Available data START

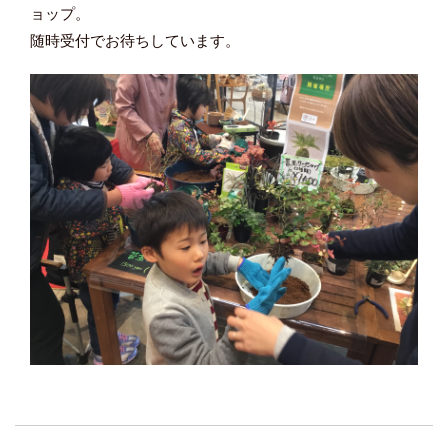
ョップ。
随時受付でお待ちしています。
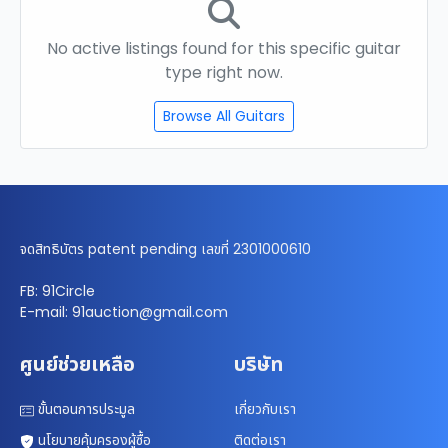
No active listings found for this specific guitar
type right now.
Browse All Guitars
จดสิทธิบัตร patent pending เลขที่ 2301000610
FB: 91Circle
E-mail: 91auction@gmail.com
ศูนย์ช่วยเหลือ
บริษัท
ขั้นตอนการประมูล
เกี่ยวกับเรา
นโยบายคุ้มครองผู้ซื้อ
ติดต่อเรา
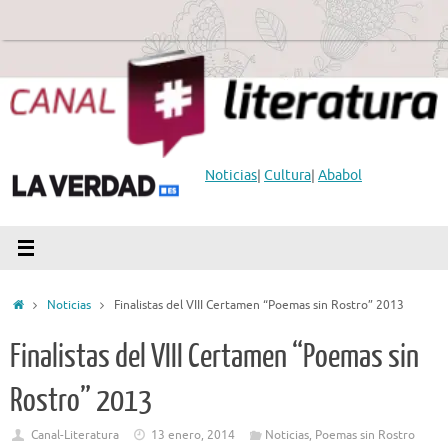
Saltar
al
contenido
Noticias
|
Cultura
|
Ababol
Inicio
Noticias
Finalistas del VIII Certamen “Poemas sin Rostro” 2013
Finalistas del VIII Certamen “Poemas sin
Rostro” 2013
Canal-Literatura
13 enero, 2014
Noticias
,
Poemas sin Rostro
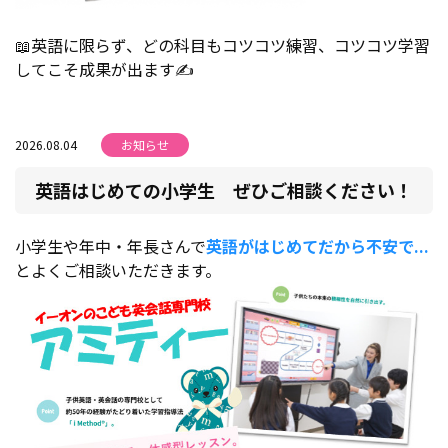
📖英語に限らず、どの科目もコツコツ練習、コツコツ学習
してこそ成果が出ます✍
2026.08.04
お知らせ
英語はじめての小学生 ぜひご相談ください！
小学生や年中・年長さんで
英語がはじめてだから不安で...
とよくご相談いただきます。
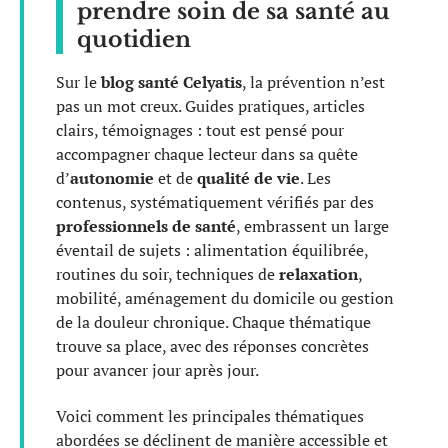
prendre soin de sa santé au
quotidien
Sur le
blog santé Celyatis
, la prévention n’est
pas un mot creux. Guides pratiques, articles
clairs, témoignages : tout est pensé pour
accompagner chaque lecteur dans sa quête
d’
autonomie
et de
qualité de vie
. Les
contenus, systématiquement vérifiés par des
professionnels de santé
, embrassent un large
éventail de sujets : alimentation équilibrée,
routines du soir, techniques de
relaxation
,
mobilité, aménagement du domicile ou gestion
de la douleur chronique. Chaque thématique
trouve sa place, avec des réponses concrètes
pour avancer jour après jour.
Voici comment les principales thématiques
abordées se déclinent de manière accessible et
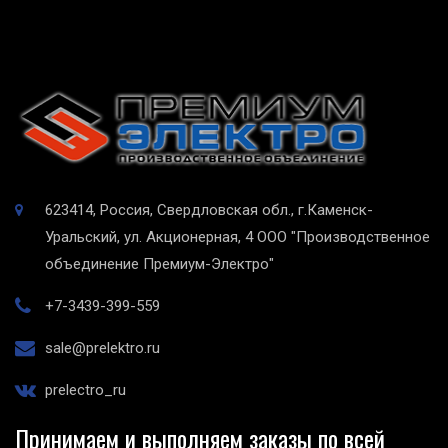
623414, Россия, Свердловская обл., г.Каменск-
Уральский, ул. Акционерная, 4
ООО "Производственное
объединение Премиум-Электро"
+7-3439-399-559
sale@prelektro.ru
prelectro_ru
Принимаем и выполняем заказы по всей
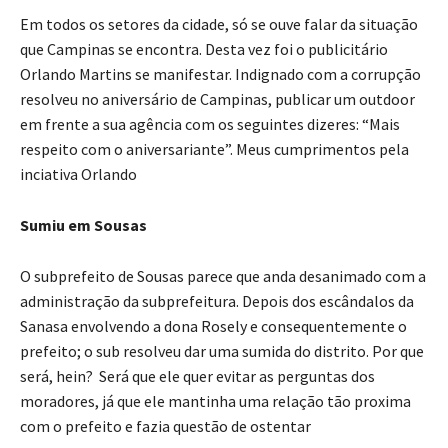
Em todos os setores da cidade, só se ouve falar da situação
que Campinas se encontra. Desta vez foi o publicitário
Orlando Martins se manifestar. Indignado com a corrupção
resolveu no aniversário de Campinas, publicar um outdoor
em frente a sua agência com os seguintes dizeres: “Mais
respeito com o aniversariante”. Meus cumprimentos pela
inciativa Orlando
Sumiu em Sousas
O subprefeito de Sousas parece que anda desanimado com a
administração da subprefeitura. Depois dos escândalos da
Sanasa envolvendo a dona Rosely e consequentemente o
prefeito; o sub resolveu dar uma sumida do distrito. Por que
será, hein? Será que ele quer evitar as perguntas dos
moradores, já que ele mantinha uma relação tão proxima
com o prefeito e fazia questão de ostentar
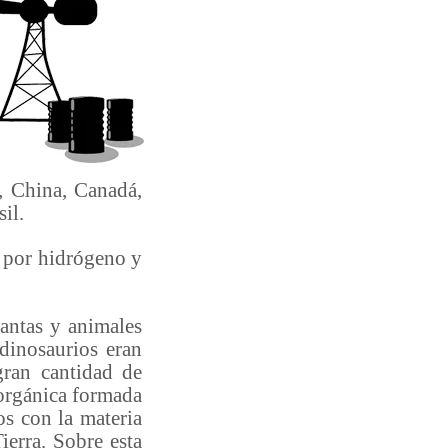
, China, Canadá,
il.
 por hidrógeno y
ntas y animales
dinosaurios eran
ran cantidad de
 orgánica formada
os con la materia
ierra. Sobre esta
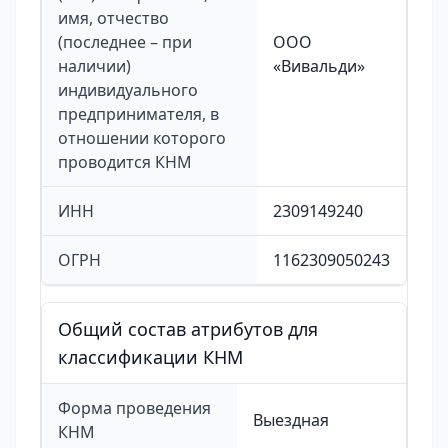
имя, отчество
(последнее – при
ООО
наличии)
«Вивальди»
индивидуального
предпринимателя, в
отношении которого
проводится КНМ
ИНН
2309149240
ОГРН
1162309050243
Общий состав атрибутов для
классификации КНМ
Форма проведения
Выездная
КНМ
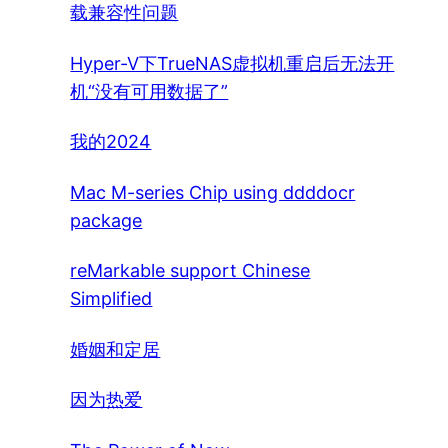
载兼容性问题
Hyper-V下TrueNAS虚拟机重启后无法开
机“没有可用数据了”
我的2024
Mac M-series Chip using ddddocr
package
reMarkable support Chinese
Simplified
婚姻和定居
因为热爱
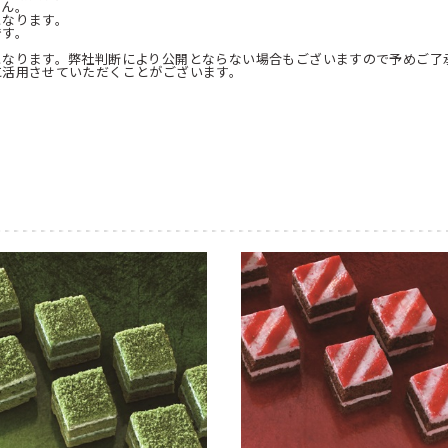
せん。
となります。
です。
となります。弊社判断により公開とならない場合もございますので予めご了
に活用させていただくことがございます。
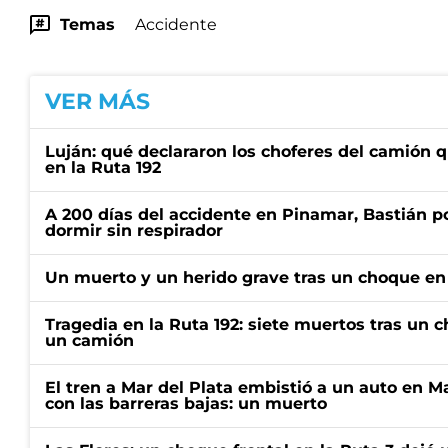
Temas
Accidente
VER MÁS
Luján: qué declararon los choferes del camión 
en la Ruta 192
A 200 días del accidente en Pinamar, Bastián p
dormir sin respirador
Un muerto y un herido grave tras un choque en 
Tragedia en la Ruta 192: siete muertos tras un 
un camión
El tren a Mar del Plata embistió a un auto en M
con las barreras bajas: un muerto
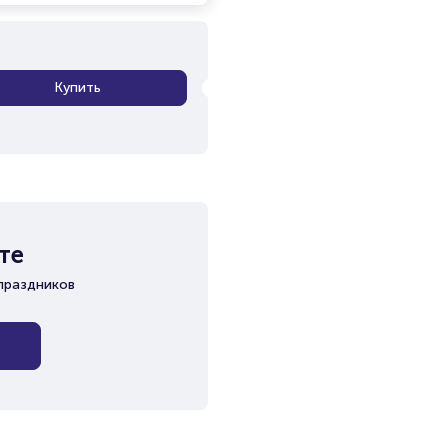
Купить
те
праздников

Available data END

Task details:
Reproduce the text of every record above line for line, leaving the pictures out of your answer.

Answer area:
ョップ。
随時受付でお待ちしています。
No active listings found for this specific guitar
type right now.
Browse All Guitars
จดสิทธิบัตร patent pending เลขที่ 2301000610
FB: 91Circle
E-mail: 91auction@gmail.com
ศูนย์ช่วยเหลือ
บริษัท
ขั้นตอนการประมูล
เกี่ยวกับเรา
นโยบายคุ้มครองผู้ซื้อ
ติดต่อเรา
Saltar
al
contenido
Noticias
|
Cultura
|
Ababol
Inicio
Noticias
Finalistas del VIII Certamen “Poemas sin Rostro” 2013
Finalistas del VIII Certamen “Poemas sin
Rostro” 2013
Canal-Literatura
13 enero, 2014
Noticias
,
Poemas sin Rostro
📖英語に限らず、どの科目もコツコツ練習、コツコツ学習
してこそ成果が出ます✍
2026.08.04
お知らせ
英語はじめての小学生 ぜひご相談ください！
小学生や年中・年長さんで
英語がはじめてだから不安で...
とよくご相談いただきます。
prendre soin de sa santé au
quotidien
Sur le
blog santé Celyatis
, la prévention n’est
pas un mot creux. Guides pratiques, articles
clairs, témoignages : tout est pensé pour
accompagner chaque lecteur dans sa quête
d’
autonomie
et de
qualité de vie
. Les
contenus, systématiquement vérifiés par des
professionnels de santé
, embrassent un large
éventail de sujets : alimentation équilibrée,
routines du soir, techniques de
relaxation
,
mobilité, aménagement du domicile ou gestion
de la douleur chronique. Chaque thématique
trouve sa place, avec des réponses concrètes
pour avancer jour après jour.
Voici comment les principales thématiques
abordées se déclinent de manière accessible et
623414, Россия, Свердловская обл., г.Каменск-
Уральский, ул. Акционерная, 4
ООО "Производственное
объединение Премиум-Электро"
+7-3439-399-559
sale@prelektro.ru
prelectro_ru
Принимаем и выполняем заказы по всей
Em todos os setores da cidade, só se ouve falar da situação
que Campinas se encontra. Desta vez foi o publicitário
Orlando Martins se manifestar. Indignado com a corrupção
resolveu no aniversário de Campinas, publicar um outdoor
em frente a sua agência com os seguintes dizeres: “Mais
respeito com o aniversariante”. Meus cumprimentos pela
inciativa Orlando
Sumiu em Sousas
O subprefeito de Sousas parece que anda desanimado com a
administração da subprefeitura. Depois dos escândalos da
Sanasa envolvendo a dona Rosely e consequentemente o
prefeito; o sub resolveu dar uma sumida do distrito. Por que
será, hein? Será que ele quer evitar as perguntas dos
moradores, já que ele mantinha uma relação tão proxima
com o prefeito e fazia questão de ostentar
, China, Canadá,
il.
 por hidrógeno y
ntas y animales
dinosaurios eran
ran cantidad de
 orgánica formada
os con la materia
ierra. Sobre esta
имя, отчество
(последнее – при
ООО
наличии)
«Вивальди»
индивидуального
предпринимателя, в
отношении которого
проводится КНМ
ИНН
2309149240
ОГРН
1162309050243
Общий состав атрибутов для
классификации КНМ
Форма проведения
Выездная
КНМ
载兼容性问题
Hyper-V下TrueNAS虚拟机重启后无法开
机“没有可用数据了”
我的2024
Mac M-series Chip using ddddocr
package
reMarkable support Chinese
Simplified
婚姻和定居
因为热爱
せん。
となります。
です。
となります。弊社判断により公開とならない場合もございますので予めご了
に活用させていただくことがございます。
Temas
Accidente
VER MÁS
Luján: qué declararon los choferes del camión 
en la Ruta 192
A 200 días del accidente en Pinamar, Bastián p
dormir sin respirador
Un muerto y un herido grave tras un choque en 
Tragedia en la Ruta 192: siete muertos tras un 
un camión
El tren a Mar del Plata embistió a un auto en M
con las barreras bajas: un muerto
Купить
те
праздников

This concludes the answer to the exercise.